A study investigates the relationship between the number of hours of sleep a person gets per
night and their job performance score. Based on the observations in the table below, assume
that you have already calculated the regression line to be: 𝑦=5.17𝑥+42.06.
b. [4 Points] Draw a residual plot. What does this plot tell us about the regression
model?
c. [2 Points] What is an influential observation? Do you think this dataset contains any?
Part 2 – Python
Question 5 [8 points]
The length of the fin in a population of a specific type of fish is approximately normal, with
mean 50 cm and standard deviation 29 cm.
a. [2 points] What proportion of fish have fin length less than 2.9 cm?

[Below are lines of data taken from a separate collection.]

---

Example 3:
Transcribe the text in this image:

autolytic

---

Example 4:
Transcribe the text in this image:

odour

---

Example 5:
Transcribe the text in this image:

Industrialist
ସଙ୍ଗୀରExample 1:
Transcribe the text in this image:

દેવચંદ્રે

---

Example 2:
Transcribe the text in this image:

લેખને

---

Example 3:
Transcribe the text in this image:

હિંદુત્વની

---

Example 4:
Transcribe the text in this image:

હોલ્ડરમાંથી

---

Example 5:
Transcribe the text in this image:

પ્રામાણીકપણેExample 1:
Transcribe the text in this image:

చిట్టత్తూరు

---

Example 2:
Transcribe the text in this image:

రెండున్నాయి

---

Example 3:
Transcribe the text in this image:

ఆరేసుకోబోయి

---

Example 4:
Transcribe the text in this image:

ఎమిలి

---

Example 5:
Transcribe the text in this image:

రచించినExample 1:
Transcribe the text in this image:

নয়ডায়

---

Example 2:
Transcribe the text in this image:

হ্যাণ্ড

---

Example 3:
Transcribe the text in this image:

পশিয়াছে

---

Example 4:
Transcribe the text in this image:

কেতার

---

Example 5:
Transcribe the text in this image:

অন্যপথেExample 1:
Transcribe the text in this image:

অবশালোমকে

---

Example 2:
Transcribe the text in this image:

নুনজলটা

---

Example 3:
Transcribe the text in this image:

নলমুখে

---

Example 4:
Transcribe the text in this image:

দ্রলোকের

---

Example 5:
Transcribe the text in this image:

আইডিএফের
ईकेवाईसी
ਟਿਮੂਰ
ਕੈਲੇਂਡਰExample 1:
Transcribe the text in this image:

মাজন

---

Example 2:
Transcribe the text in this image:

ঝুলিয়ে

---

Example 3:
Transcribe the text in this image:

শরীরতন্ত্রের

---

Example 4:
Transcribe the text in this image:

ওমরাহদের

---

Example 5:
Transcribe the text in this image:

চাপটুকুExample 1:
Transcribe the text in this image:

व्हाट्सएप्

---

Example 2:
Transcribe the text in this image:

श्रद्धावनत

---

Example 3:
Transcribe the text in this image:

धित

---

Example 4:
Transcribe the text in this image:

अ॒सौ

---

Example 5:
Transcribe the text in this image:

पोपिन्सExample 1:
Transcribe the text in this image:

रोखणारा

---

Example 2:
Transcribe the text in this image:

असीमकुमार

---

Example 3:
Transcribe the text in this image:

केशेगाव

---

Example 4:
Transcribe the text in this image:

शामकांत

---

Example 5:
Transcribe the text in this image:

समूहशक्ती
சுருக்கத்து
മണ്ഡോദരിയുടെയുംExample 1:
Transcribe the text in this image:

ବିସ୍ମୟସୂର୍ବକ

b. [2 points] What proportion of fish have fin length greater than 150 cm?
c. [2 points] What proportion of fish have fin length between 79 cm and 89 cm?

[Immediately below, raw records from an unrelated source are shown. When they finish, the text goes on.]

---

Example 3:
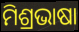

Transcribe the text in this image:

ମିଶ୍ରଭାଷା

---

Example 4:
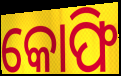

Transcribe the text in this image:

କୋଫି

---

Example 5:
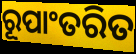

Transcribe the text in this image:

ରୂପାଂତରିତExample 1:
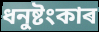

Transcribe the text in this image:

ধনুষ্টংকাৰ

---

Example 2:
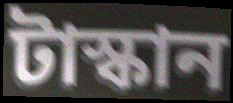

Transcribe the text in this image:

টাস্কান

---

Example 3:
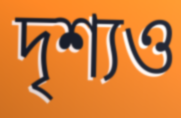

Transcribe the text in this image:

দৃশ্যও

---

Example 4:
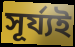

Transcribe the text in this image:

সূৰ্য্যই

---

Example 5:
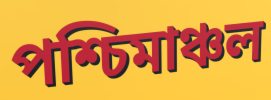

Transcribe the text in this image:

পশ্চিমাঞ্চল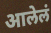
आलेलंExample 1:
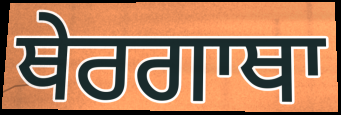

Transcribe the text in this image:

ਥੇਰਗਾਥਾ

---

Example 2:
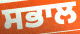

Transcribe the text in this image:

ਸਭਾਲ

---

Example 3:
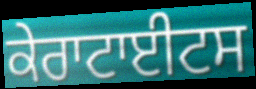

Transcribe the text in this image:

ਕੇਰਾਟਾਈਟਸ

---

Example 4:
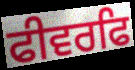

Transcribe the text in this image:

ਫੀਵਰਫਿ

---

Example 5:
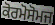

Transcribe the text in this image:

ਕੋਰਮੋਸੋਮਜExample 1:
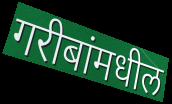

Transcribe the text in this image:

गरीबांमधील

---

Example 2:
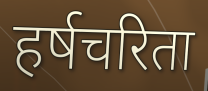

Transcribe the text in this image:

हर्षचरिता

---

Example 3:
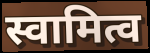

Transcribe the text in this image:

स्वामित्व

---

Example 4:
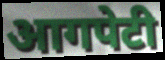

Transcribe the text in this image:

आगपेटी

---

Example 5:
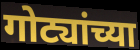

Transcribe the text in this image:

गोट्यांच्या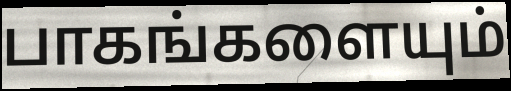
பாகங்களையும்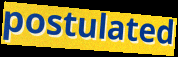
postulatedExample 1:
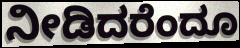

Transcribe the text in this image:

ನೀಡಿದರೆಂದೂ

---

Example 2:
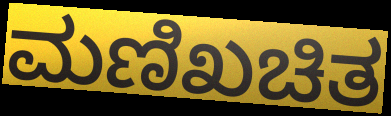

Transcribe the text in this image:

ಮಣಿಖಚಿತ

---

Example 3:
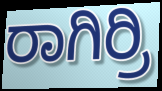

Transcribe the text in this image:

ರಾಗಿರ್ರಿ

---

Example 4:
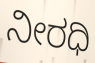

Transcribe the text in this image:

ನೀರಧಿ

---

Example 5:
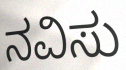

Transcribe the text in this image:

ನವಿಸು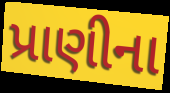
પ્રાણીના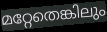
മറ്റേതെങ്കിലുംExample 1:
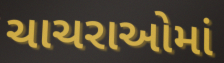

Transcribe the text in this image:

ચાચરાઓમાં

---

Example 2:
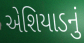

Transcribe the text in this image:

એશિયાડનું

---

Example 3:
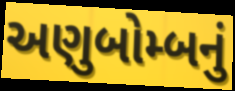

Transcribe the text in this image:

અણુબોમ્બનું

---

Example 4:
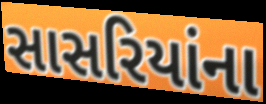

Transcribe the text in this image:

સાસરિયાંના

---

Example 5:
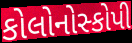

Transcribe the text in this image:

કોલોનોસ્કોપી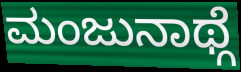
ಮಂಜುನಾಥ್ಗೆ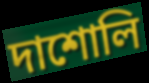
দাশোলি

d. [2 points] What value of fin length gives a 15% proportion of fish above it?
Simulation study plays an important role in statistics and data science. It provides a
fundamental tool to study the properties of statistical estimators and models under various
situations, because in simulation study, we know the “ground truth” of the data, which we
seldom have in real-world data analysis. In this question, we are going to perform a basic
simulation study related to the standard normal distribution.
a. [2 points] Compute the proportion of values smaller than two standard deviation above
the mean for a standard normal distribution.
b. [5 points] Write a function called `stats_normal` with argument `n` to perform the
following task: (Hint: review what we have learned in Lab 2)
1. Generate a sample from standard normal with a sample size equal to n.
2. Compute the mean of the sample.
3. Compute the standard deviation of the sample.
4. Compute the proportion of values smaller than two sample standard deviation
above the sample mean in the sample.
5. Return a dictionary (Recall Lab 1) containing the three numerical quantities
above.
c. [2 points] Set the random seed as 5. Run the function `stats_normal’ with n = 100, 1000,
10000. (Hint: you can simply write three lines of codes. It is optional to run a loop.)
d. [2 points] What kind of pattern can you see from the results in part c?
The dataset (waterlev.csv) records water level measurements from January 1, 2000, to August
27, 2019. It includes two main fields: the date of the measurement and the mean water gauge
height in feet. Each row represents a measurement taken on a specific date.
a. [3 points] Create a histogram of the mean water gauge heights with the density curve
estimate on the same plot. Comment on the shape of the distribution.
b. [2 points] Calculate the mean (𝑥̅ ) and standard deviation (s) of the mean water gauge
heights.
c. [4 points] Using the results of part b, follow the steps below:
1. Find the number of data points with mean water gauge heights between 𝑥̅ − 𝑠
and 𝑥̅ + 𝑠.
2. Divide this number by the total number of data points in the dataset to obtain a
proportion.
3. By comparing this proportion to the proportion between 𝜇−𝜎 and 𝜇+𝜎 given by
the normal density curve, which one is larger?
4. Based on your results, does there appear to be a departure from the normal
distribution? (Hint: for the tail part of the distribution, is it heavier/lighter than
normal?)
d. [7] Follow the steps below:
1. Make a boxplot of the mean water gauge heights.
2. Generate a sample from a normal distribution with mean and standard deviation
equal to the ones computed in part b. The sample size should be equal to the
total number of points in the dataset. Set the random seed as 2023. (Hint: use
rnorm)
3. Make a boxplot of this normal sample.
4. Set the random seed as 2022. Redo steps 2 and 3.
5. By comparing these three boxplots, do they support your findings in part c
(regarding whether there is a departure from the normal distribution)? Why?
(Hint: pay attention to the outlier part. The reason we redraw another boxplot
for the normal sample is to reduce the effects of randomness, so that you can
see a general outlier pattern of a normal distribution.)